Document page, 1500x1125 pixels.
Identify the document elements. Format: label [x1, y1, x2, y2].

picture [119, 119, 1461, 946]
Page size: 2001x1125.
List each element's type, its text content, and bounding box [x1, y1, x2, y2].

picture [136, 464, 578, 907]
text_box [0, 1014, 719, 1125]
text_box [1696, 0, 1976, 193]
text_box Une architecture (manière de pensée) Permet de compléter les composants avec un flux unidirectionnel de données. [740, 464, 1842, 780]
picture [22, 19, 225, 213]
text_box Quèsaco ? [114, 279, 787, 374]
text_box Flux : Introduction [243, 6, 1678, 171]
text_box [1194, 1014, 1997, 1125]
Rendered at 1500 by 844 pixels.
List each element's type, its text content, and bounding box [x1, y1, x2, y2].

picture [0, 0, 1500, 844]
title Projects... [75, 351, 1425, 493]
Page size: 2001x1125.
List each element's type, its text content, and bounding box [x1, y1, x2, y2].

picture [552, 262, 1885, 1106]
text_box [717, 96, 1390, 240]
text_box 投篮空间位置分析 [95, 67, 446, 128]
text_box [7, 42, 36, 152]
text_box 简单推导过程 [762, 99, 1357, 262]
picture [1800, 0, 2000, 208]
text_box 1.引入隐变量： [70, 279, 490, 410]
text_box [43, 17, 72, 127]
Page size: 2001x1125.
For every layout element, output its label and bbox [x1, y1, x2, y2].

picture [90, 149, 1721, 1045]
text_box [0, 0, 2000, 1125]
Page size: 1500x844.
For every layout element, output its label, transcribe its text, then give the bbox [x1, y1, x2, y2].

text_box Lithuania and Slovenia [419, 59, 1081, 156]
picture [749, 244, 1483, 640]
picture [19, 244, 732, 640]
#####
- _Job_: The word "pixels": say how many lines of the records hold it, and give nothing but the number.

- _Exercise solution_: 2